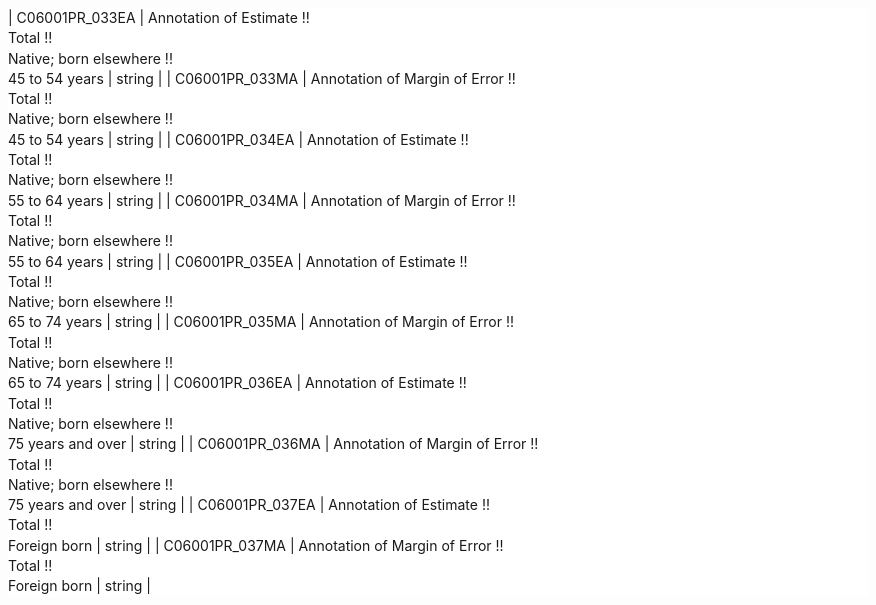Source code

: | C06001PR_033EA | Annotation of Estimate !!<br>Total !!<br>Native; born elsewhere !!<br>45 to 54 years | string |
| C06001PR_033MA | Annotation of Margin of Error !!<br>Total !!<br>Native; born elsewhere !!<br>45 to 54 years | string |
| C06001PR_034EA | Annotation of Estimate !!<br>Total !!<br>Native; born elsewhere !!<br>55 to 64 years | string |
| C06001PR_034MA | Annotation of Margin of Error !!<br>Total !!<br>Native; born elsewhere !!<br>55 to 64 years | string |
| C06001PR_035EA | Annotation of Estimate !!<br>Total !!<br>Native; born elsewhere !!<br>65 to 74 years | string |
| C06001PR_035MA | Annotation of Margin of Error !!<br>Total !!<br>Native; born elsewhere !!<br>65 to 74 years | string |
| C06001PR_036EA | Annotation of Estimate !!<br>Total !!<br>Native; born elsewhere !!<br>75 years and over | string |
| C06001PR_036MA | Annotation of Margin of Error !!<br>Total !!<br>Native; born elsewhere !!<br>75 years and over | string |
| C06001PR_037EA | Annotation of Estimate !!<br>Total !!<br>Foreign born | string |
| C06001PR_037MA | Annotation of Margin of Error !!<br>Total !!<br>Foreign born | string |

******************************

▶ _WHAT IS EXPECTED_
Copy out the material above in full and exactly; its pictures are not to appear.

▶ _REPLY_
Source code

: | C06001PR_033EA | Annotation of Estimate !!<br>Total !!<br>Native; born elsewhere !!<br>45 to 54 years | string |
| C06001PR_033MA | Annotation of Margin of Error !!<br>Total !!<br>Native; born elsewhere !!<br>45 to 54 years | string |
| C06001PR_034EA | Annotation of Estimate !!<br>Total !!<br>Native; born elsewhere !!<br>55 to 64 years | string |
| C06001PR_034MA | Annotation of Margin of Error !!<br>Total !!<br>Native; born elsewhere !!<br>55 to 64 years | string |
| C06001PR_035EA | Annotation of Estimate !!<br>Total !!<br>Native; born elsewhere !!<br>65 to 74 years | string |
| C06001PR_035MA | Annotation of Margin of Error !!<br>Total !!<br>Native; born elsewhere !!<br>65 to 74 years | string |
| C06001PR_036EA | Annotation of Estimate !!<br>Total !!<br>Native; born elsewhere !!<br>75 years and over | string |
| C06001PR_036MA | Annotation of Margin of Error !!<br>Total !!<br>Native; born elsewhere !!<br>75 years and over | string |
| C06001PR_037EA | Annotation of Estimate !!<br>Total !!<br>Foreign born | string |
| C06001PR_037MA | Annotation of Margin of Error !!<br>Total !!<br>Foreign born | string |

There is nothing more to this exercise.